Hoegermeyer uses about 25 stacks of wheat straw each year; each stack usually weighs over 3 tons.
Wheat also frees him up to apply manure in the summer and seed winter-sensitive cover crops several weeks after wheat harvest.
“Cover crops are great. But in this part of the state, we freeze so much earlier. By the time we get to [corn or soybean] harvest, we might be two weeks from freezing,” he says. “Winter wheat gives you an additional 45 to 60 days for the cover crop to grow, which results in more material to graze if you choose to, and more root mass to help build organic matter in the soil.”
But there have been some learning curves along the way — like increasing the seeding rate due to planting later after soybean harvest. “We seed heavier because we’re seeding later. We generally plant 1.4 to 1.2 million seeds per acre,” Hoegermeyer says. “We learned we could seed thicker and get a yield improvement.”

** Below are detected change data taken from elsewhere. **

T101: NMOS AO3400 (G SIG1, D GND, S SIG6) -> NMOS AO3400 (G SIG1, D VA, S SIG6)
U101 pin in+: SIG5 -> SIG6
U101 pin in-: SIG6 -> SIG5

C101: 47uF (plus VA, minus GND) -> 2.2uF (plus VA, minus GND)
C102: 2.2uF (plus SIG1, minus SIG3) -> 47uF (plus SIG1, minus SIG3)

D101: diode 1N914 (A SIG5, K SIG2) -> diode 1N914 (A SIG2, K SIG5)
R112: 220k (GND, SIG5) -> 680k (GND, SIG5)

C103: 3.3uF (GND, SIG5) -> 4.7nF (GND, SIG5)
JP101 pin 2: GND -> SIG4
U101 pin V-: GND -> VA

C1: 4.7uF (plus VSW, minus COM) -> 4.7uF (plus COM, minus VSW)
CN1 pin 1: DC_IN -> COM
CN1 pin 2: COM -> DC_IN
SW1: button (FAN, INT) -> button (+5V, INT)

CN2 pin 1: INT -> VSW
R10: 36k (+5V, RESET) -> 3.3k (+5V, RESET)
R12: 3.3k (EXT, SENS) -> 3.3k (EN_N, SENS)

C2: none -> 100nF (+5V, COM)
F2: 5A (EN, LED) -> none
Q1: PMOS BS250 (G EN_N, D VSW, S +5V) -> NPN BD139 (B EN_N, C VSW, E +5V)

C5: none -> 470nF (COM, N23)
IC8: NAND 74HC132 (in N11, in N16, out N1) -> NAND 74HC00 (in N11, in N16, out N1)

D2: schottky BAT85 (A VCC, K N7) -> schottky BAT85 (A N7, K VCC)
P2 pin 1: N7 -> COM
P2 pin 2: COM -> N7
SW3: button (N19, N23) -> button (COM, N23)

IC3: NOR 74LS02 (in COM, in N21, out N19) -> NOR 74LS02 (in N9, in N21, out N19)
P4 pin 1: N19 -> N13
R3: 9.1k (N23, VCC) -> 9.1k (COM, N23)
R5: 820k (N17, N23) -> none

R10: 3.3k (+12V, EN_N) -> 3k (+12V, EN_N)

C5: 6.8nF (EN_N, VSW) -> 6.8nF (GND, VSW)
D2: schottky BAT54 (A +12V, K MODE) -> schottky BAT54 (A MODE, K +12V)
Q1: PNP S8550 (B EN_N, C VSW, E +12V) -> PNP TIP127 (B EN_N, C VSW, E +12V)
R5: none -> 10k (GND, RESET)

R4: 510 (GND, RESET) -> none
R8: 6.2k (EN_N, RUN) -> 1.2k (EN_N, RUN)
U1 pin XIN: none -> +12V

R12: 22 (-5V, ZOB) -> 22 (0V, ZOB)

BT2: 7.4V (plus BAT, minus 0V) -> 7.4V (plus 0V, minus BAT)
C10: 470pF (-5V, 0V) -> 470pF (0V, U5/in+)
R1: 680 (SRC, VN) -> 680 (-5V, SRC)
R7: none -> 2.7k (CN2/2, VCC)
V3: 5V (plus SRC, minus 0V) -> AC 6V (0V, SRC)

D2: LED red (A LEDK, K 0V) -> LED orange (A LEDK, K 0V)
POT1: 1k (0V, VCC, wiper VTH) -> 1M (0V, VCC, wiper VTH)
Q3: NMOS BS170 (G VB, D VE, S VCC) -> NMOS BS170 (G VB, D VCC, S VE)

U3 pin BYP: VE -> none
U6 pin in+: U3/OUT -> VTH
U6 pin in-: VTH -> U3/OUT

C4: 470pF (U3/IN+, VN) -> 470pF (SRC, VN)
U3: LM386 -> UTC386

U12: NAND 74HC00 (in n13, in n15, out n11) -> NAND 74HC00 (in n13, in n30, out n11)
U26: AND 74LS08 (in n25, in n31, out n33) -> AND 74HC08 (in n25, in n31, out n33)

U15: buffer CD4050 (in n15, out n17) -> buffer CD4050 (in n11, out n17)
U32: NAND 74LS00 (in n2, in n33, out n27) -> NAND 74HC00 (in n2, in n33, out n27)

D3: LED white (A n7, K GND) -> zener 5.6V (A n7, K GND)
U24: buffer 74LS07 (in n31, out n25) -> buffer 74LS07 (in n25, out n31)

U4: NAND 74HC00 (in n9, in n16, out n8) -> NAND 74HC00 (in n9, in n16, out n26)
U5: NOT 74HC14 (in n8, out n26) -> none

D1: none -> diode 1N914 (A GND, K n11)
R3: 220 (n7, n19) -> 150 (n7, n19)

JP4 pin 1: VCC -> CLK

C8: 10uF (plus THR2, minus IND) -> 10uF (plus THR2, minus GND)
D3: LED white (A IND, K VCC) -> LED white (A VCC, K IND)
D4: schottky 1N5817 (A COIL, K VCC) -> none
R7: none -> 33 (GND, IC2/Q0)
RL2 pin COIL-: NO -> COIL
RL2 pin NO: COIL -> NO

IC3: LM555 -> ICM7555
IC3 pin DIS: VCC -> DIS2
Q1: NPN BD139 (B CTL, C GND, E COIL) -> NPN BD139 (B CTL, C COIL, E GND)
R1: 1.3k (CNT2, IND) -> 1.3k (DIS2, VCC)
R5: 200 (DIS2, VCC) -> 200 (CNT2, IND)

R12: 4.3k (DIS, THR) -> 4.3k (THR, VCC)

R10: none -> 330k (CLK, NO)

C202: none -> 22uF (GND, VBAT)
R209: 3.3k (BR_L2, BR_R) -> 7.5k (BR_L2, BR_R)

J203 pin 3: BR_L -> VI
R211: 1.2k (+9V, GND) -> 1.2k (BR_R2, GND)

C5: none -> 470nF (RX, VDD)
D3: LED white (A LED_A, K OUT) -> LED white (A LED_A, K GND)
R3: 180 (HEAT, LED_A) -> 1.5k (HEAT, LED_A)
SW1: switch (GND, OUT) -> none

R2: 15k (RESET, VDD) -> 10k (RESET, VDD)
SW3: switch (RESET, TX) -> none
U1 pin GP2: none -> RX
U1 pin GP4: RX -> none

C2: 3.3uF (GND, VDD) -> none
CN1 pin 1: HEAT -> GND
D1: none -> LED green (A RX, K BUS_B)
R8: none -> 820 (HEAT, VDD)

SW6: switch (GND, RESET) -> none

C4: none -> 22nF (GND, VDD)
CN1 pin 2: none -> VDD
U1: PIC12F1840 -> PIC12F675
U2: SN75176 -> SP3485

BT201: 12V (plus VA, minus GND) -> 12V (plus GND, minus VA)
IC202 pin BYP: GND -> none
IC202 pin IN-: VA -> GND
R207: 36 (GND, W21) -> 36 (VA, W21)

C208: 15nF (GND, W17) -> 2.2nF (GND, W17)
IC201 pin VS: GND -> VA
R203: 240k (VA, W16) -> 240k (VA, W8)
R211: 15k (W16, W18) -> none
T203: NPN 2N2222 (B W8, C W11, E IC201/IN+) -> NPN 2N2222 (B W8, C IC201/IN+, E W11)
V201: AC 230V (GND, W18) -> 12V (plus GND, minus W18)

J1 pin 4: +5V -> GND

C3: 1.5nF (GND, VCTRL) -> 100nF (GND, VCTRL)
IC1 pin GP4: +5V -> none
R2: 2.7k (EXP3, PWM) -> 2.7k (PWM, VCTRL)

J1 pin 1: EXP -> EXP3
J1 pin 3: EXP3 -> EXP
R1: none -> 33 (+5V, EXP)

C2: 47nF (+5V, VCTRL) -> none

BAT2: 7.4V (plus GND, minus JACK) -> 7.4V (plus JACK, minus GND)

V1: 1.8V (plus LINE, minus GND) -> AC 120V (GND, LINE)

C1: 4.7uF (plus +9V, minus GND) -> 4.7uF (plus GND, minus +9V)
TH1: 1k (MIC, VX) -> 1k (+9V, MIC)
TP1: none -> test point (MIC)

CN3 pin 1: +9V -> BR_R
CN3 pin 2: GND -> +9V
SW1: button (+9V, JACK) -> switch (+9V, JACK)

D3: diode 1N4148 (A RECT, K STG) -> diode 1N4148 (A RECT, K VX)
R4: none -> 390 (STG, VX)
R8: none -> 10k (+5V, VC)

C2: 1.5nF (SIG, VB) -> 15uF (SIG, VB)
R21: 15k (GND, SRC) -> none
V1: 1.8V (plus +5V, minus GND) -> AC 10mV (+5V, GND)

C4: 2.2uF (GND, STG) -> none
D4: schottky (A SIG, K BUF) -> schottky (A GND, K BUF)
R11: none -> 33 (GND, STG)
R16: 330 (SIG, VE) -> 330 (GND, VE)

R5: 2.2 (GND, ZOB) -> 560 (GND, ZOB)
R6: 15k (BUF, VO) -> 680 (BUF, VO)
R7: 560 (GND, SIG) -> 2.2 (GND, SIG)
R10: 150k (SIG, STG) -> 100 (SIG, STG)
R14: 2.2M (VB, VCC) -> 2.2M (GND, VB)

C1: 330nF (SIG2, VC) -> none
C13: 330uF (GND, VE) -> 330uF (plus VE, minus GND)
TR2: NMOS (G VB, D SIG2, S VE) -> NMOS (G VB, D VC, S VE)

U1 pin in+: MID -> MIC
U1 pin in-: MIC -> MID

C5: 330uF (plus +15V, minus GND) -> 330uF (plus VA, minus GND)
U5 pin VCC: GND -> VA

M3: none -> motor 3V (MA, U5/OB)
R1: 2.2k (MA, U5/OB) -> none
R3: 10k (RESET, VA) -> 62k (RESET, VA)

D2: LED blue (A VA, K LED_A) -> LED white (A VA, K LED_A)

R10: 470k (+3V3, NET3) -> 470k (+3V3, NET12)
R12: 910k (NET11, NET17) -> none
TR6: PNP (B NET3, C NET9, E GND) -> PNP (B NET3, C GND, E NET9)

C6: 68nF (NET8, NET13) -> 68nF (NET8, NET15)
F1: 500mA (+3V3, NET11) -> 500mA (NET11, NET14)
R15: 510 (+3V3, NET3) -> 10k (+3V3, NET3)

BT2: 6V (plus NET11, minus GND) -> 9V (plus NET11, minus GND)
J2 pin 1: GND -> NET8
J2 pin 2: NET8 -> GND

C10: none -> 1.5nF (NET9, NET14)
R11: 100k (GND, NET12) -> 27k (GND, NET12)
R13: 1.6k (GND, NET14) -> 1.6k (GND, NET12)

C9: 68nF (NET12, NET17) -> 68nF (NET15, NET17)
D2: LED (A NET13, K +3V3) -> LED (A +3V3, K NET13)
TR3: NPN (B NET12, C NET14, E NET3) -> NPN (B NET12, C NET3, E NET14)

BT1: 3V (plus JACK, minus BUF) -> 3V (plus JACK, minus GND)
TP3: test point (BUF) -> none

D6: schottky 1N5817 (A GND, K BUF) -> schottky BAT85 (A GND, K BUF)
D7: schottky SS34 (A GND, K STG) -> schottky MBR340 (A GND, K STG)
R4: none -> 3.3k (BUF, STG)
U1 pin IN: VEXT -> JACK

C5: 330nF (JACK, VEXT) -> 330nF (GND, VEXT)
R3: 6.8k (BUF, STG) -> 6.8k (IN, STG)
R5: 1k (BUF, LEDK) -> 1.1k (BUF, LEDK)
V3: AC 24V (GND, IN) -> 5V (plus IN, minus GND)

In addition, with the increased prevalence of fungal diseases like stripe rust and fusarium head blight, fungicide applications have also become a must for wetter environments.
Nutrient management is another factor. Hoegermeyer applies nitrogen in the form of ammonium nitrate to meet requirements determined by a soil test, and typically applies based on a yield goal of about 100 bushels per acre. It typically takes about 2 pounds of applied N per bushel, but Hoegermeyer notes it’s important not to overapply, which could bring excessive growth and lodging.
In 2016, Mueller launched the Winter Wheat Works Initiative as a way to help growers with these decisions. This fall, he started a new support program for winter wheat acres in Dodge and Washington counties as part of the initiative, including scouting farmers’ fields.
“Wheat is nothing new to our neighborhood. It’s vanished, but it fits a niche we have,” Hoegermeyer adds. “Recently, having new fungicides available and local expertise from Nathan Mueller has helped us tremendously in growing a wheat crop.”